Kids are also, naturally, kids. Grant swoons after a spontaneous connection with a cute girl at a freshman dance; senior Gabe Townsell weeps after a surprising loss in a wrestling tournament; sophomore Tiara Oliphant and her girlfriends giggle and sing along to videos on their smartphones; and junior Ke’Shawn Kumsa exudes charisma and volatility as he plays class clown in teacher Jessica Stovall’s English class one moment and gets suspended for an on-campus fight the next. The heady, net effect is a 21st century American addendum to the kind of child-achievement observation found in Michael Apted’s milestone Up series.
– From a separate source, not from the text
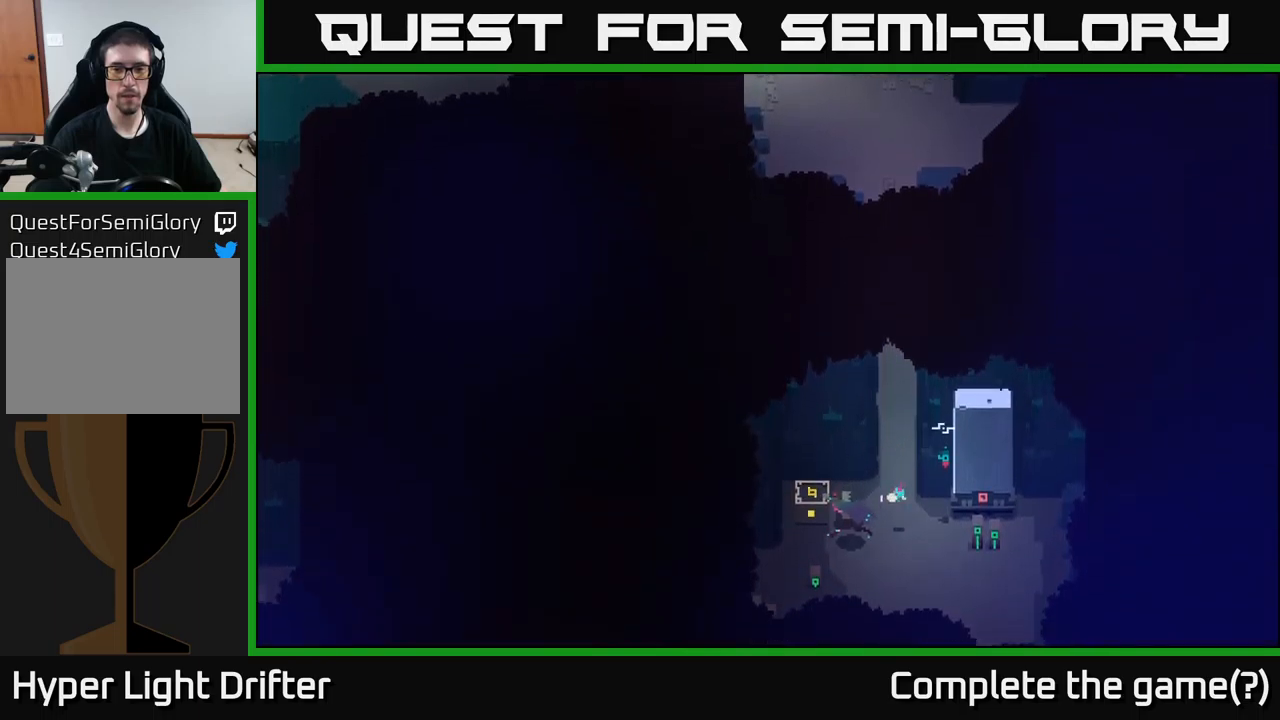
{"buttons": ["X"], "left_stick": "center", "right_stick": "center", "events": [[150, "Y", "down"], [150, "left_stick", "center"], [350, "Y", "up"], [467, "X", "down"]]}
Only James’s miniseries inverts Apted’s formula (and, to an extent, turns his Hoop Dreams technique upside down), affording us infinite perspective on the society we’ve inherited by zooming in on a finite moment in these students’ lives.

Still, the commencement and conclusion of that school year serve as a narrative spine, and we take the leaps in the participants’ lives along with them. Junior Terrence Moore (Tiara Oliphant’s nephew) overcomes his learning disability well enough to see a path toward independence, and demonstrates an innate gift for mixed-medium artwork reflecting his love of hip-hop. Witty and wise junior Charles Donalson leads his slam-poetry squad to the finals of a regional tournament. Caroline Robling falls a bit shy of claiming a prestigious science award, but appears ready to recover from growing pains and experience true self-discovery. These aren’t spoilers, because there are no story lines or contrivances or conveniences taken. America to Me is, by James’s design, a mirror for how the world risks spinning without stopping to notice these kids’—or their parents and advocates’—place in it, as if they somehow weren’t the point.

Ms. Stovall and a handful of featured grown-ups, including school board president Jackie Moore, are fearless in both their confrontational approach to systemic instrangience and candor during interviews. The intellectual remove and careerist calculation of so many school and community leaders (neither then–district superintendent Steven Isoye nor principal Nate Rouse agreed to be interviewed) is America to Me’s most dire warning. Informal powwows among teachers and documented committee meetings exemplify the degrees of disconnect between quasi-political appointees, their academic charges, and even the most well-intentioned educators themselves. (“I can’t fix that shit,” English teacher Paul Noble, who is white, says of students’ varied socioeconomic backgrounds, “but I know some of what’s happening is caused by us.”) The objective takeaway is that marginalized students’ ambitions can often be superseded and sabotaged by the careerism, fear, and slow-footedness of the adults designated to help.

America to Me lays bare adult biases and failures of accountability while giving a group of budding young adults agency to express the simultaneous indefatigableness and vulnerability of youth. Even if its initial airing wasn’t a unifying television event, America to Me beckons you on demand, because this oughta-be milestone’s most quintessentially American attribute is the fact that, of everything broadcast this year, it’s the most riveting binge watch of them all.